Para responder isso, deve-se examinar a finalidade de um processo disciplinar.

sexta-feira, 26 de janeiro de 2018

Atualizado em 25 de janeiro de 2018 09:39

Uma questão que perpassa pela vida dos agentes públicos, sejam funcionários, servidores ou ainda agentes políticos é se os atos por ele praticados na vida privada podem ensejar a aplicação de sanções administrativas. Para responder isso, deve-se examinar a finalidade de um processo disciplinar.

A professora ODETE MEDAUAR ensina que: "O regime disciplinar visa a assegurar a responsabilização dos agentes públicos por faltas funcionais, isto é, infrações que resultam de inobservância de deveres vinculados às atribuições do cargo, função ou emprego. (...). O vínculo ao exercício do cargo, função ou emprego norteia, por conseguinte, a caracterização das infrações passíveis de sanções disciplinares".1

E, de acordo com o STF, "na aferição da responsabilidade administrativa é de se levar em consideração os fatos vinculados à atividade funcional do servidor público".2 Isso porque a finalidade do processo disciplinar não é castigar o infrator, ou realizar a justiça, mas sim examinar a existência de um ilícito administrativo3 diante de uma infração funcional.

Logo, pode-se concluir que a instauração de processo administrativo disciplinar ocorre em duas hipóteses: i) quando há vinculação entre o fato e a função pública; ii) quando o fato foi praticado no exercício da função.
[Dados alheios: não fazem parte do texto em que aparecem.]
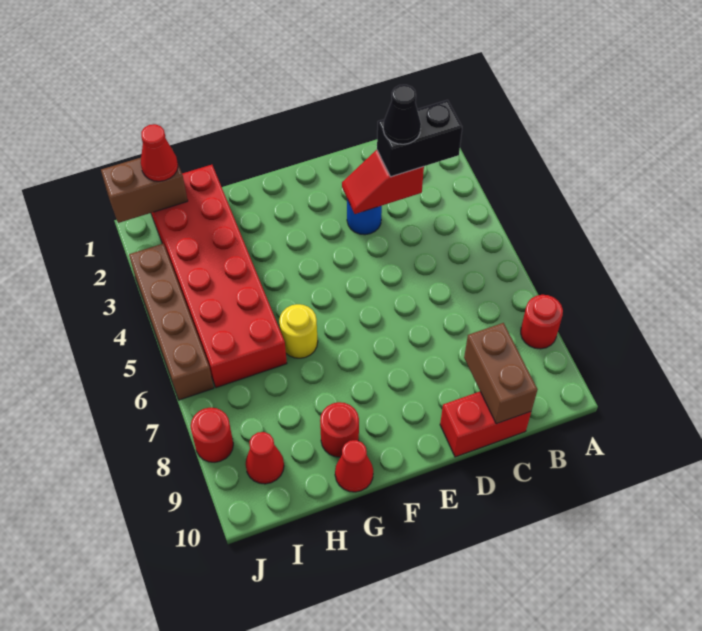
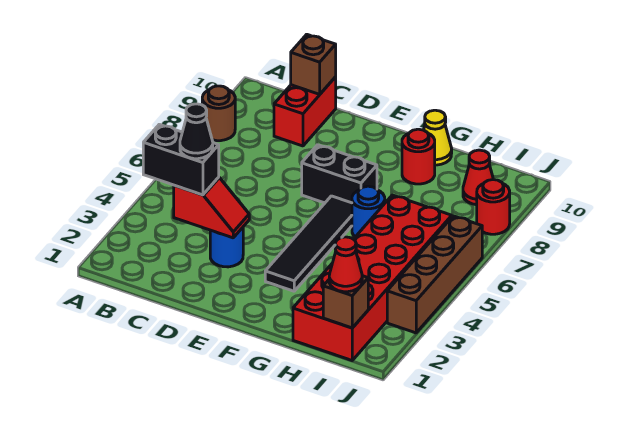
red round brick A8 level 1 -> brown round brick A8 level 1
brown brick C9:C10 level 2 -> brown brick C10 level 2
red brick C10:D10 level 1 -> red brick C9:C10 level 1
none -> black brick E7:F7 level 1
none -> black tile F3:F6 level 1
yellow round brick G6 level 1 -> blue round brick G6 level 1
red cone G10 level 1 -> yellow cone G10 level 1
brown brick I1:J1 level 2 -> brown brick I1 level 2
Por sua vez, quando o fato não foi praticado no exercício da função e não há vinculação com a função, a responsabilização disciplinar se torna exceção. É o que diz o Manual de Processo Administrativo da Controladoria-Geral da União "a repercussão disciplinar dos atos cometidos pelo servidor em sua vida privada é uma exceção".4

Assim, por ser uma exceção, a investigação de um fato da vida privada de um agente público tem certas exigências. Nesses casos, deve haver "um comportamento privado, desconectado do exercício das funções públicas, representativo de grave impossibilidade de o agente exercer essas mesmas funções".5 Logo, para o processamento de um processo disciplinar nessas situações é imprescindível que tal fato afete de modo significativo a vida pública. É o entendimento dos Tribunais.6

E no caso de magistrados e promotores, que possuem prerrogativas e sujeições especiais, essa situação se modifica? Sobre o tema, FÁBIO MEDINA OSÓRIO ensina:

"É certo que mesmo membros do Ministério Público e da Magistratura, para ficarmos com as categorias mais exigidas historicamente, podem cometer ilicitudes, no campo de suas vidas particulares, que não mereçam sanções administrativas, mas sim, no máximo, sancionamentos de outros ramos jurídicos e de outras espécie (...) "Uma determinada função pública pode exigir requisitos de ilibada conduta privada, desde que as exigências guardem vinculação racional, razoável e proporcional com a dignidade das funções."7

Ou seja, nessas carreiras, que exigem conduta pública e privada irrepreensível, deve-se observar se exigência guarda vinculação racional, razoável e proporcional com a dignidade das funções. Caso contrário, estar-se-á desvirtuando da finalidade de um processo disciplinar.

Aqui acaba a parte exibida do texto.